Artificial Intelligence and its Research Domains
There are five different research domains in Artificial Intelligence. Let’s go through them one by one.
1.Expert system design:
The expert systems are the computer applications developed to solve complex problems in a particular domain, at the level of extra-ordinary human intelligence and expertise. Expert system design comprises AI problem solving methods like uninformed Search, informed search and adversarial Search. It also deals with development of knowledge reasoning capability into an intelligent agent based on prepositional logic and first order logic. As discussed in SkillVille blog on “Expert System”, Pneumoconiosis X-Ray Diagnosis Expert System (PXDES) is an expert system which is used to diagnose Lung diseases. It takes our lunge picture from the upper side of the body which looks like the shadow. The shadow is used to determine the type and degree of lung cancer.
2. Machine Learning
Account record tracking, identifying account closure before occurrence of the same, tracking spending pattern of the customer and with so many other ways machine learning helping banking and finance sector with lots of potential. Machine learning is an application of Artificial Intelligence (AI) that provides systems the ability to automatically learn and improve from experience without being explicitly programmed. This program focuses on the development of computer programs that can access data and use it to learn for themselves.
3. Deep Learning
AI system that helps robots to learn from demonstrative actions is been developed by Nvidia researchers. Robots which works as Housekeeper and performs actions based on AI inputs from several sources are common enough. Like human brains process actions based on past experiences and sensory inputs, deep-learning infrastructures help robots execute tasks depending on varying AI opinions. Deep Learning is a subfield of machine learning concerned with algorithms inspired by the structure and function of the brain called artificial neural networks.

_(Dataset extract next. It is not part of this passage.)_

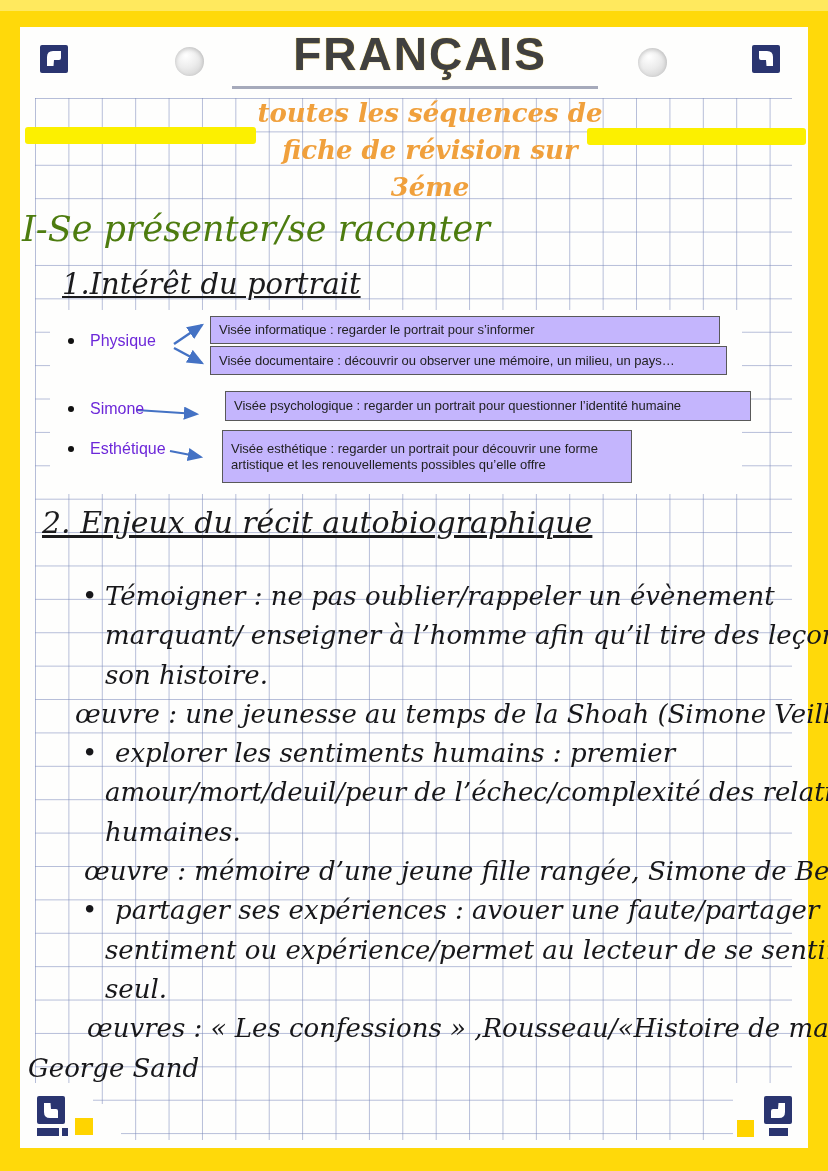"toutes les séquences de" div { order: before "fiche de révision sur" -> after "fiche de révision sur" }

4. Natural Language Processing
All of us use Skype for long distance audio-visual communication. Skype translator uses AI for on the fly translation to interpret live speech in real time across number of languages. Without language barriers, people can communicate using the language they are comfortable with, which will in turn speed up a range of businesses processes. Natural Language Processing is a sub-field of Artificial Intelligencewhich is focused on enabling computers to understand and process human languages, to get computers closer to a human-level understanding of language. Computers don’t yet have the same intuitive understanding of natural language that humans do. They can’t really understand what the language is really trying to say. In a nutshell, a computer can’t read between the lines. NLP makes it really happen.
Google and Nest labs an alphabet owned company developed an image which shows “clustered” pattern of about 30,000 patents from 2004 to 2014 that were filled by thousands of companies containing technologies that overlap with Google and Nest. Coding is a fun but creating models through that code is even more challenging and interesting too. Data visualization uses algorithms to create images from data so humans can understand and respond to that data more effectively.
Artificial Intelligence (AI) is estimated to pave way for close to 2.3 million opportunities by the year 2020.These automated roots of robotics have grown with tremendous speed with the five branches and have produced a fruit of artificial Intelligence. The sky is the only limit of growth for this AI tree. So start climbing any of the branches and you will definitely enter into the world of opportunities.